According to Acting Director General of Health Patrick Amoth, the first case was detected on January 12th this year while 15 patients presenting with fever, jaundice, muscle and joint pains have been line-listed.
“Out of the six samples analysed at KEMRI ,3 turned positive through serology (immunoglobulin M) and PCR. This is therefore to raise the alert in 47 counties, more so the high-risk counties of Wajir, Garissa, Marsabit, Meru, Samburu, Baringo, Elgeyo Marakwet, West Pokot and Turkana.” Said Amoth.
He says the ministry has put in place a national incident management structure to manage the outbreak and is developing a response plan to deploy a rapid response team to Isiolo and neighbouring counties to establish the magnitude and extent of the outbreak, determine at-risk population, conduct a risk assessment, initiate risk communication and community engagement activities and to implement integrated vector control measures.
According to Amoth, the national government and partners are mobilizing resources to support response activities even as he advised high-risk counties to mobilize resources to support response and prevention activities.
Following the outbreak, the ministry of health plans to conduct yellow fever vaccination in Isiolo and other high risks counties including Wajir, Garissa, Marsabit, Meru Samburu, Baringo, Elgeyo Marakwet, West Pokot, Turkana and possibly Tana river and Mandera.
Yellow fever is an acute viral hemorrhagic disease transmitted by infected mosquitoes of the Aedes species. Symptoms include fever, headache, jaundice, muscle pain, nausea, vomiting and fatigue.
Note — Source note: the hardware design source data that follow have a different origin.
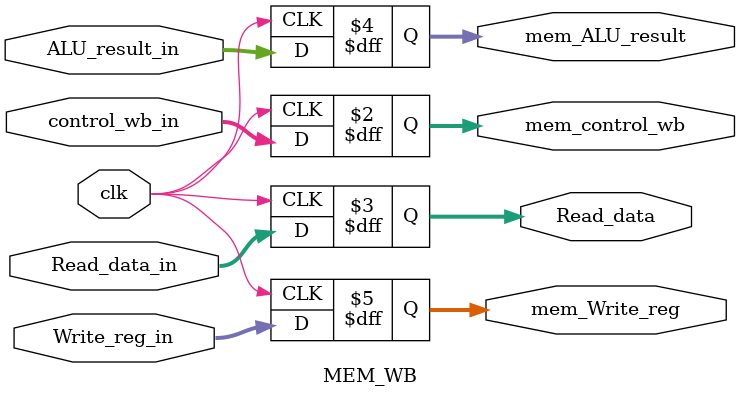
<source format=v>
module MEM_WB
(
    input  wire        clk,
    input  wire [1:0]  control_wb_in,
    input  wire [31:0] Read_data_in,
    input  wire [31:0] ALU_result_in,
    input  wire [4:0]  Write_reg_in,

    output reg  [1:0]  mem_control_wb,
    output reg  [31:0] Read_data,
    output reg  [31:0] mem_ALU_result,
    output reg  [4:0]  mem_Write_reg
); 

always @(posedge clk) 
begin
    mem_control_wb <= control_wb_in;
    Read_data <= Read_data_in;
    mem_ALU_result <= ALU_result_in;
    mem_Write_reg <= Write_reg_in;
end
endmodule

</source>
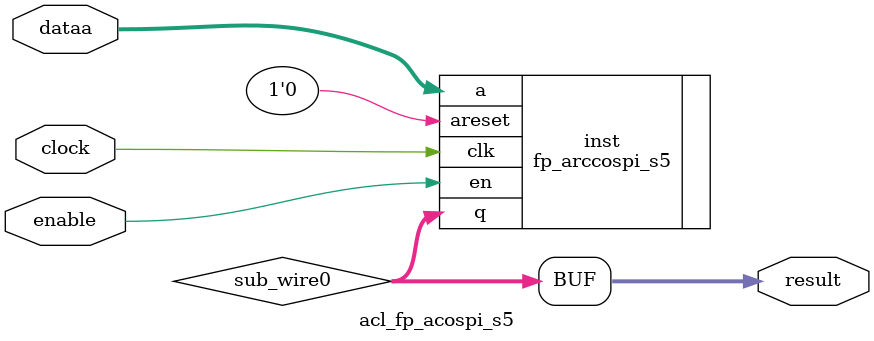
<source format=v>

`timescale 1 ps / 1 ps
// synopsys translate_on
module acl_fp_acospi_s5 (
	enable,
	clock,
	dataa,
	result);

	input	  enable;
	input	  clock;
	input	[31:0]  dataa;
	output	[31:0]  result;

	wire [31:0] sub_wire0;
	wire [31:0] result = sub_wire0[31:0];

	fp_arccospi_s5	inst (
				.en (enable),
        .areset(1'b0),
				.clk(clock),
				.a(dataa),
				.q(sub_wire0));

endmodule

</source>
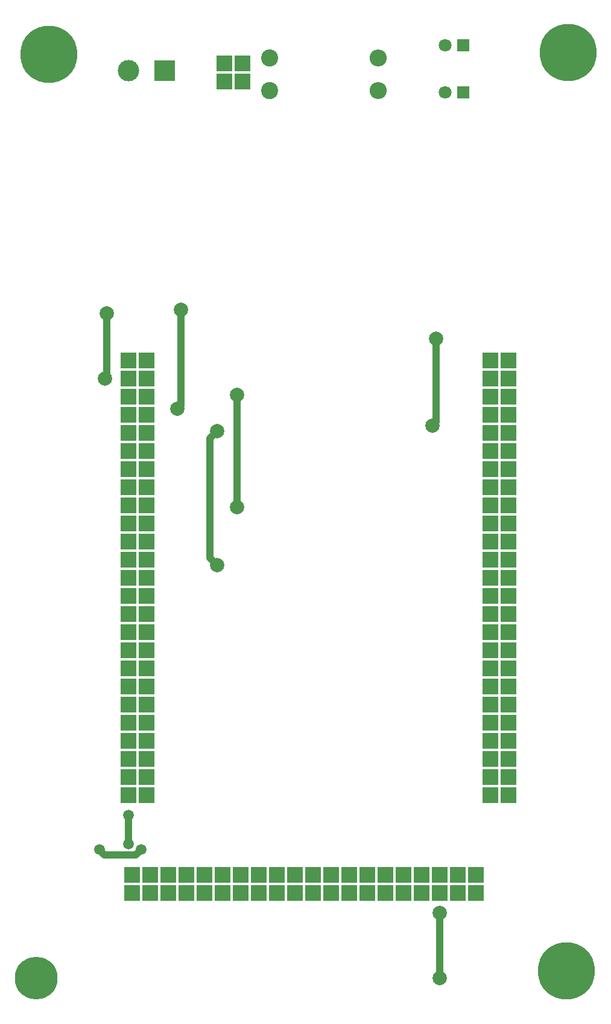
<source format=gbr>
G04 #@! TF.GenerationSoftware,KiCad,Pcbnew,(5.1.2)-2*
G04 #@! TF.CreationDate,2020-05-16T03:45:46+07:00*
G04 #@! TF.ProjectId,STM_SHIELD_V1,53544d5f-5348-4494-954c-445f56312e6b,rev?*
G04 #@! TF.SameCoordinates,Original*
G04 #@! TF.FileFunction,Copper,L1,Top*
G04 #@! TF.FilePolarity,Positive*
%FSLAX46Y46*%
G04 Gerber Fmt 4.6, Leading zero omitted, Abs format (unit mm)*
G04 Created by KiCad (PCBNEW (5.1.2)-2) date 2020-05-16 03:45:46*
%MOMM*%
%LPD*%
G04 APERTURE LIST*
%ADD10R,1.800000X1.800000*%
%ADD11C,1.800000*%
%ADD12R,2.200000X2.200000*%
%ADD13R,3.000000X3.000000*%
%ADD14C,3.000000*%
%ADD15C,2.400000*%
%ADD16O,2.400000X2.400000*%
%ADD17C,8.000000*%
%ADD18C,6.000000*%
%ADD19C,2.000000*%
%ADD20C,1.500000*%
%ADD21C,1.000000*%
G04 APERTURE END LIST*
D10*
X106680000Y-17272000D03*
D11*
X104140000Y-17272000D03*
X104140000Y-23876000D03*
D10*
X106680000Y-23876000D03*
D12*
X59690000Y-61468000D03*
X62230000Y-61468000D03*
X59690000Y-64008000D03*
X62230000Y-64008000D03*
X59690000Y-66548000D03*
X62230000Y-66548000D03*
X59690000Y-69088000D03*
X62230000Y-69088000D03*
X59690000Y-71628000D03*
X62230000Y-71628000D03*
X59690000Y-74168000D03*
X62230000Y-74168000D03*
X59690000Y-76708000D03*
X62230000Y-76708000D03*
X59690000Y-79248000D03*
X62230000Y-79248000D03*
X59690000Y-81788000D03*
X62230000Y-81788000D03*
X59690000Y-84328000D03*
X62230000Y-84328000D03*
X59690000Y-86868000D03*
X62230000Y-86868000D03*
X59690000Y-89408000D03*
X62230000Y-89408000D03*
X59690000Y-91948000D03*
X62230000Y-91948000D03*
X59690000Y-94488000D03*
X62230000Y-94488000D03*
X59690000Y-97028000D03*
X62230000Y-97028000D03*
X59690000Y-99568000D03*
X62230000Y-99568000D03*
X59690000Y-102108000D03*
X62230000Y-102108000D03*
X59690000Y-104648000D03*
X62230000Y-104648000D03*
X59690000Y-107188000D03*
X62230000Y-107188000D03*
X59690000Y-109728000D03*
X62230000Y-109728000D03*
X59690000Y-112268000D03*
X62230000Y-112268000D03*
X59690000Y-114808000D03*
X62230000Y-114808000D03*
X59690000Y-117348000D03*
X62230000Y-117348000D03*
X59690000Y-119888000D03*
X62230000Y-119888000D03*
X59690000Y-122428000D03*
X62230000Y-122428000D03*
X108458000Y-133604000D03*
X108458000Y-136144000D03*
X105918000Y-133604000D03*
X105918000Y-136144000D03*
X103378000Y-133604000D03*
X103378000Y-136144000D03*
X100838000Y-133604000D03*
X100838000Y-136144000D03*
X98298000Y-133604000D03*
X98298000Y-136144000D03*
X95758000Y-133604000D03*
X95758000Y-136144000D03*
X93218000Y-133604000D03*
X93218000Y-136144000D03*
X90678000Y-133604000D03*
X90678000Y-136144000D03*
X88138000Y-133604000D03*
X88138000Y-136144000D03*
X85598000Y-133604000D03*
X85598000Y-136144000D03*
X83058000Y-133604000D03*
X83058000Y-136144000D03*
X80518000Y-133604000D03*
X80518000Y-136144000D03*
X77978000Y-133604000D03*
X77978000Y-136144000D03*
X75438000Y-133604000D03*
X75438000Y-136144000D03*
X72898000Y-133604000D03*
X72898000Y-136144000D03*
X70358000Y-133604000D03*
X70358000Y-136144000D03*
X67818000Y-133604000D03*
X67818000Y-136144000D03*
X65278000Y-133604000D03*
X65278000Y-136144000D03*
X62738000Y-133604000D03*
X62738000Y-136144000D03*
X60198000Y-133604000D03*
X60198000Y-136144000D03*
X113030000Y-122428000D03*
X110490000Y-122428000D03*
X113030000Y-119888000D03*
X110490000Y-119888000D03*
X113030000Y-117348000D03*
X110490000Y-117348000D03*
X113030000Y-114808000D03*
X110490000Y-114808000D03*
X113030000Y-112268000D03*
X110490000Y-112268000D03*
X113030000Y-109728000D03*
X110490000Y-109728000D03*
X113030000Y-107188000D03*
X110490000Y-107188000D03*
X113030000Y-104648000D03*
X110490000Y-104648000D03*
X113030000Y-102108000D03*
X110490000Y-102108000D03*
X113030000Y-99568000D03*
X110490000Y-99568000D03*
X113030000Y-97028000D03*
X110490000Y-97028000D03*
X113030000Y-94488000D03*
X110490000Y-94488000D03*
X113030000Y-91948000D03*
X110490000Y-91948000D03*
X113030000Y-89408000D03*
X110490000Y-89408000D03*
X113030000Y-86868000D03*
X110490000Y-86868000D03*
X113030000Y-84328000D03*
X110490000Y-84328000D03*
X113030000Y-81788000D03*
X110490000Y-81788000D03*
X113030000Y-79248000D03*
X110490000Y-79248000D03*
X113030000Y-76708000D03*
X110490000Y-76708000D03*
X113030000Y-74168000D03*
X110490000Y-74168000D03*
X113030000Y-71628000D03*
X110490000Y-71628000D03*
X113030000Y-69088000D03*
X110490000Y-69088000D03*
X113030000Y-66548000D03*
X110490000Y-66548000D03*
X113030000Y-64008000D03*
X110490000Y-64008000D03*
X113030000Y-61468000D03*
X110490000Y-61468000D03*
D13*
X64770000Y-20828000D03*
D14*
X59690000Y-20828000D03*
D12*
X73152000Y-22352000D03*
X75692000Y-22352000D03*
X73152000Y-19812000D03*
X75692000Y-19812000D03*
D15*
X79502000Y-19050000D03*
D16*
X94742000Y-19050000D03*
X94742000Y-23622000D03*
D15*
X79502000Y-23622000D03*
D17*
X121412000Y-18288000D03*
X48514000Y-18542000D03*
D18*
X46736000Y-148082000D03*
D17*
X121158000Y-147066000D03*
D19*
X72136000Y-90170000D03*
X72136000Y-71374000D03*
X67056000Y-54356000D03*
X66627001Y-68246999D03*
X74930000Y-66294000D03*
X74930000Y-82042000D03*
D20*
X61468000Y-130048000D03*
X55626000Y-130048000D03*
X59690000Y-125222000D03*
X59690000Y-129286000D03*
D19*
X103378000Y-138938000D03*
X103378000Y-148082000D03*
X102870000Y-58420000D03*
X102362000Y-70612000D03*
X56388000Y-64008000D03*
X56642000Y-54864000D03*
D21*
X71136001Y-89170001D02*
X72136000Y-90170000D01*
X71136001Y-72373999D02*
X71136001Y-89170001D01*
X72136000Y-71374000D02*
X71136001Y-72373999D01*
X67056000Y-67818000D02*
X66627001Y-68246999D01*
X67056000Y-54356000D02*
X67056000Y-67818000D01*
X74930000Y-66294000D02*
X74930000Y-82042000D01*
X56375999Y-130797999D02*
X55626000Y-130048000D01*
X60718001Y-130797999D02*
X56375999Y-130797999D01*
X61468000Y-130048000D02*
X60718001Y-130797999D01*
X59690000Y-125222000D02*
X59690000Y-129286000D01*
X103378000Y-138938000D02*
X103378000Y-148082000D01*
X102870000Y-70104000D02*
X102362000Y-70612000D01*
X102870000Y-58420000D02*
X102870000Y-70104000D01*
X56642000Y-63754000D02*
X56388000Y-64008000D01*
X56642000Y-54864000D02*
X56642000Y-63754000D01*
M02*

</source>
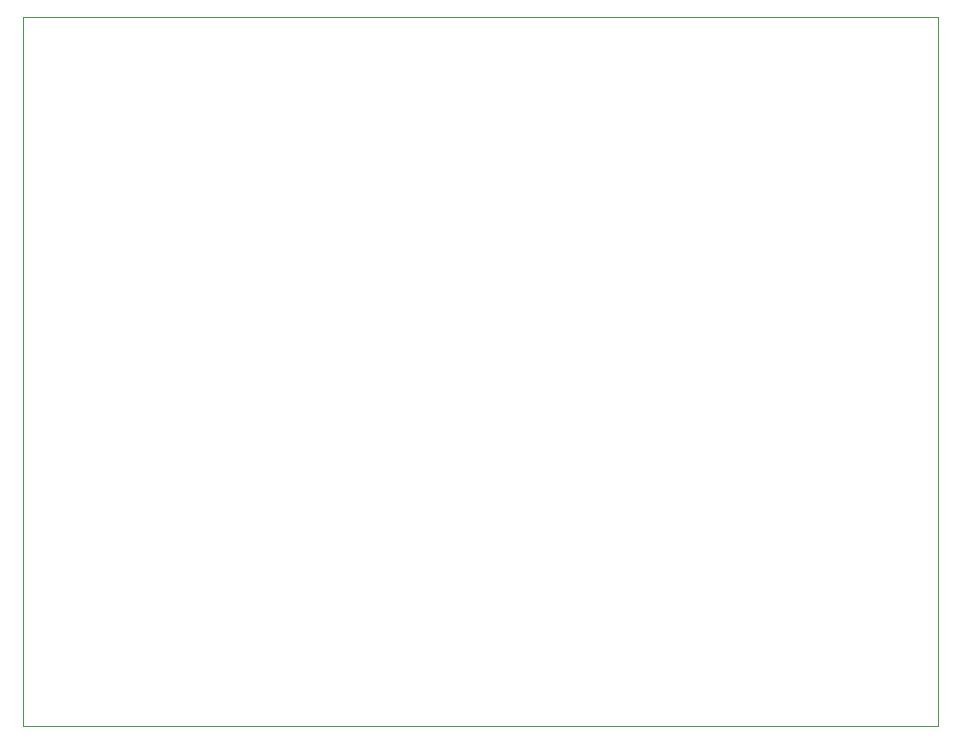
<source format=gbr>
%TF.GenerationSoftware,Altium Limited,Altium Designer,22.2.1 (43)*%
G04 Layer_Color=0*
%FSLAX26Y26*%
%MOIN*%
%TF.SameCoordinates,FBDAFD36-F916-462A-90D8-3015B88DE517*%
%TF.FilePolarity,Positive*%
%TF.FileFunction,Profile,NP*%
%TF.Part,Single*%
G01*
G75*
%TA.AperFunction,Profile*%
%ADD159C,0.001000*%
D159*
X984252Y1614173D02*
X4035433D01*
X4035433Y3976378D01*
X984252D01*
Y1614173D01*
%TF.MD5,982b8274750b716c1565774dfc119042*%
M02*

</source>
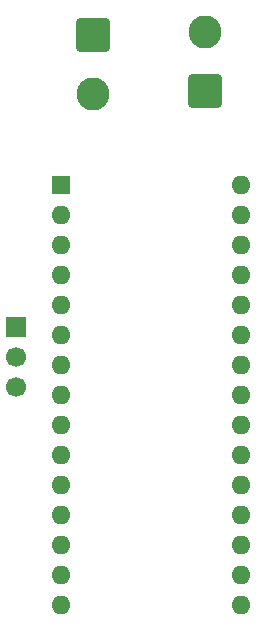
<source format=gbr>
%TF.GenerationSoftware,KiCad,Pcbnew,9.0.6*%
%TF.CreationDate,2026-01-24T14:46:46+01:00*%
%TF.ProjectId,Brushless motor test board,42727573-686c-4657-9373-206d6f746f72,rev?*%
%TF.SameCoordinates,Original*%
%TF.FileFunction,Soldermask,Top*%
%TF.FilePolarity,Negative*%
%FSLAX46Y46*%
G04 Gerber Fmt 4.6, Leading zero omitted, Abs format (unit mm)*
G04 Created by KiCad (PCBNEW 9.0.6) date 2026-01-24 14:46:46*
%MOMM*%
%LPD*%
G01*
G04 APERTURE LIST*
G04 Aperture macros list*
%AMRoundRect*
0 Rectangle with rounded corners*
0 $1 Rounding radius*
0 $2 $3 $4 $5 $6 $7 $8 $9 X,Y pos of 4 corners*
0 Add a 4 corners polygon primitive as box body*
4,1,4,$2,$3,$4,$5,$6,$7,$8,$9,$2,$3,0*
0 Add four circle primitives for the rounded corners*
1,1,$1+$1,$2,$3*
1,1,$1+$1,$4,$5*
1,1,$1+$1,$6,$7*
1,1,$1+$1,$8,$9*
0 Add four rect primitives between the rounded corners*
20,1,$1+$1,$2,$3,$4,$5,0*
20,1,$1+$1,$4,$5,$6,$7,0*
20,1,$1+$1,$6,$7,$8,$9,0*
20,1,$1+$1,$8,$9,$2,$3,0*%
G04 Aperture macros list end*
%ADD10R,1.600000X1.600000*%
%ADD11O,1.600000X1.600000*%
%ADD12RoundRect,0.250001X-1.149999X1.149999X-1.149999X-1.149999X1.149999X-1.149999X1.149999X1.149999X0*%
%ADD13C,2.800000*%
%ADD14RoundRect,0.250001X1.149999X-1.149999X1.149999X1.149999X-1.149999X1.149999X-1.149999X-1.149999X0*%
%ADD15R,1.700000X1.700000*%
%ADD16C,1.700000*%
G04 APERTURE END LIST*
D10*
%TO.C,A1*%
X112760000Y-50440000D03*
D11*
X112760000Y-52980000D03*
X112760000Y-55520000D03*
X112760000Y-58060000D03*
X112760000Y-60600000D03*
X112760000Y-63140000D03*
X112760000Y-65680000D03*
X112760000Y-68220000D03*
X112760000Y-70760000D03*
X112760000Y-73300000D03*
X112760000Y-75840000D03*
X112760000Y-78380000D03*
X112760000Y-80920000D03*
X112760000Y-83460000D03*
X112760000Y-86000000D03*
X128000000Y-86000000D03*
X128000000Y-83460000D03*
X128000000Y-80920000D03*
X128000000Y-78380000D03*
X128000000Y-75840000D03*
X128000000Y-73300000D03*
X128000000Y-70760000D03*
X128000000Y-68220000D03*
X128000000Y-65680000D03*
X128000000Y-63140000D03*
X128000000Y-60600000D03*
X128000000Y-58060000D03*
X128000000Y-55520000D03*
X128000000Y-52980000D03*
X128000000Y-50440000D03*
%TD*%
D12*
%TO.C,J3*%
X115532500Y-37750000D03*
D13*
X115532500Y-42750000D03*
%TD*%
D14*
%TO.C,J2*%
X125000000Y-42500000D03*
D13*
X125000000Y-37500000D03*
%TD*%
D15*
%TO.C,J4*%
X109000000Y-62460000D03*
D16*
X109000000Y-65000000D03*
X109000000Y-67540000D03*
%TD*%
M02*

</source>
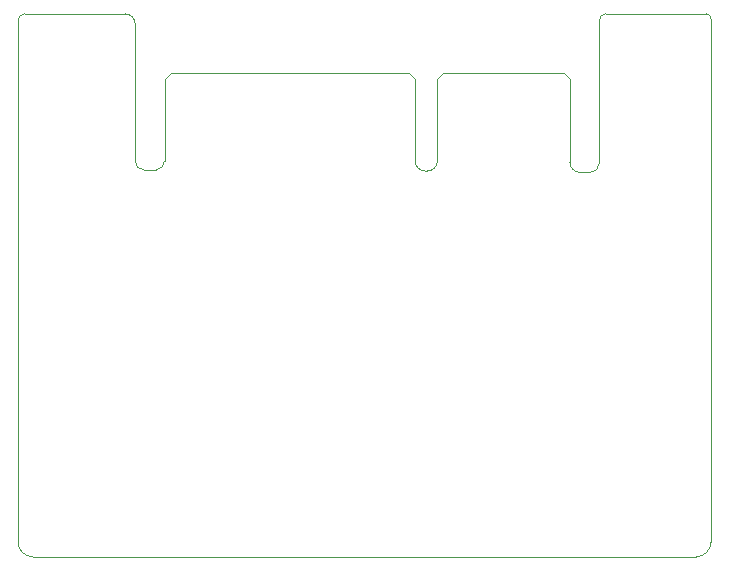
<source format=gm1>
G04*
G04 #@! TF.GenerationSoftware,Altium Limited,Altium Designer,22.9.1 (49)*
G04*
G04 Layer_Color=16711935*
%FSLAX25Y25*%
%MOIN*%
G70*
G04*
G04 #@! TF.SameCoordinates,75BF9A83-B890-44CC-8EB5-75566BACED9D*
G04*
G04*
G04 #@! TF.FilePolarity,Positive*
G04*
G01*
G75*
%ADD12C,0.00394*%
%ADD15C,0.00397*%
D12*
X39933Y328964D02*
G03*
X36614Y332283I-3319J0D01*
G01*
X3150Y332283D02*
G03*
X886Y330020I0J-2264D01*
G01*
X231886Y327354D02*
G03*
X231890Y327358I0J4D01*
G01*
Y330709D02*
G03*
X230315Y332283I-1575J0D01*
G01*
X196850D02*
G03*
X194658Y330091I0J-2193D01*
G01*
X3150Y332283D02*
X36614D01*
X39933Y290010D02*
Y328964D01*
X886Y325854D02*
Y330020D01*
X196850Y332283D02*
X230315D01*
X194658Y282453D02*
Y330091D01*
X184815Y282902D02*
Y290144D01*
X39933Y283208D02*
Y290010D01*
X49776Y283240D02*
Y290010D01*
X142689Y312634D02*
X182846D01*
X184815Y290144D02*
Y310665D01*
X49776Y290010D02*
Y310665D01*
X51744Y312634D01*
X131272D02*
X133240Y310665D01*
X140720D02*
X142689Y312634D01*
X182846D02*
X184815Y310665D01*
X51744Y312634D02*
X131272D01*
X133240Y283303D02*
Y310665D01*
X140720Y283303D02*
Y310665D01*
X39933Y328964D02*
G03*
X36614Y332283I-3319J0D01*
G01*
X3150Y332283D02*
G03*
X886Y330020I0J-2264D01*
G01*
X231886Y327354D02*
G03*
X231890Y327358I0J4D01*
G01*
Y330709D02*
G03*
X230315Y332283I-1575J0D01*
G01*
X196850D02*
G03*
X194658Y330091I0J-2193D01*
G01*
X3150Y332283D02*
X36614D01*
X39933Y290010D02*
Y328964D01*
X886Y325854D02*
Y330020D01*
X196850Y332283D02*
X230315D01*
X194658Y282453D02*
Y330091D01*
X184815Y282902D02*
Y290144D01*
X39933Y283208D02*
Y290010D01*
X49776Y283240D02*
Y290010D01*
X142689Y312634D02*
X182846D01*
X184815Y290144D02*
Y310665D01*
X49776Y290010D02*
Y310665D01*
X51744Y312634D01*
X131272D02*
X133240Y310665D01*
X140720D02*
X142689Y312634D01*
X182846D02*
X184815Y310665D01*
X51744Y312634D02*
X131272D01*
X133240Y283303D02*
Y310665D01*
X140720Y283303D02*
Y310665D01*
D15*
X191605Y279400D02*
G03*
X194658Y282453I0J3053D01*
G01*
X184815Y282902D02*
G03*
X188317Y279400I3501J0D01*
G01*
X137317Y279900D02*
G03*
X140720Y283303I0J3403D01*
G01*
X133240D02*
G03*
X136643Y279900I3403J0D01*
G01*
X46835Y280300D02*
G03*
X49776Y283240I0J2940D01*
G01*
X39933Y283208D02*
G03*
X42841Y280300I2908J0D01*
G01*
X886Y156300D02*
G03*
X5886Y151300I5000J0D01*
G01*
X226890D02*
G03*
X231890Y156300I0J5000D01*
G01*
X42841Y280300D02*
X46835D01*
X188317Y279400D02*
X191605D01*
X136643Y279900D02*
X137317D01*
X886Y156300D02*
Y325854D01*
X5886Y151300D02*
X89300D01*
X226890D01*
X231886Y330709D02*
X231886Y156296D01*
X191605Y279400D02*
G03*
X194658Y282453I0J3053D01*
G01*
X184815Y282902D02*
G03*
X188317Y279400I3501J0D01*
G01*
X137317Y279900D02*
G03*
X140720Y283303I0J3403D01*
G01*
X133240D02*
G03*
X136643Y279900I3403J0D01*
G01*
X46835Y280300D02*
G03*
X49776Y283240I0J2940D01*
G01*
X39933Y283208D02*
G03*
X42841Y280300I2908J0D01*
G01*
X886Y156300D02*
G03*
X5886Y151300I5000J0D01*
G01*
X226890D02*
G03*
X231890Y156300I0J5000D01*
G01*
X42841Y280300D02*
X46835D01*
X188317Y279400D02*
X191605D01*
X136643Y279900D02*
X137317D01*
X886Y156300D02*
Y325854D01*
X5886Y151300D02*
X89300D01*
X226890D01*
X231886Y330709D02*
X231886Y156296D01*
M02*

</source>
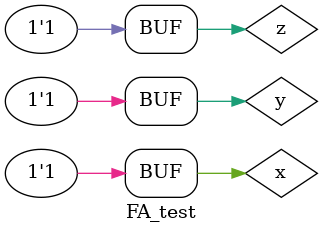
<source format=v>
`timescale 1ns / 1ps


module FA_test();

reg x,y,z;
wire c,s;

FA H1(c,s,x,y,z);

initial
begin
    x = 1'b0; y = 1'b0; z = 1'b0;
    #20 x = 1'b0; y = 1'b0; z = 1'b1;
    #20 x = 1'b0; y = 1'b1; z = 1'b0;
    #20 x = 1'b0; y = 1'b1; z = 1'b1;
    #20 x = 1'b1; y = 1'b0; z = 1'b0;
    #20 x = 1'b1; y = 1'b0; z = 1'b1;
    #20 x = 1'b1; y = 1'b1; z = 1'b0;
    #20 x = 1'b1; y = 1'b1; z = 1'b1;       
end
endmodule

</source>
Yellow Fever Virus is transmitted through the bite of an infected mosquito. Once contacted, it incubates in the body for three to six days followed by illness whose symptoms include fever, muscle pain with prominent backache, shivers, loss of appetite and nausea or vomiting. In severe cases, patients develop jaundice and bleeding.
Vaccination remains the single most important measure for preventing Yellow Fever.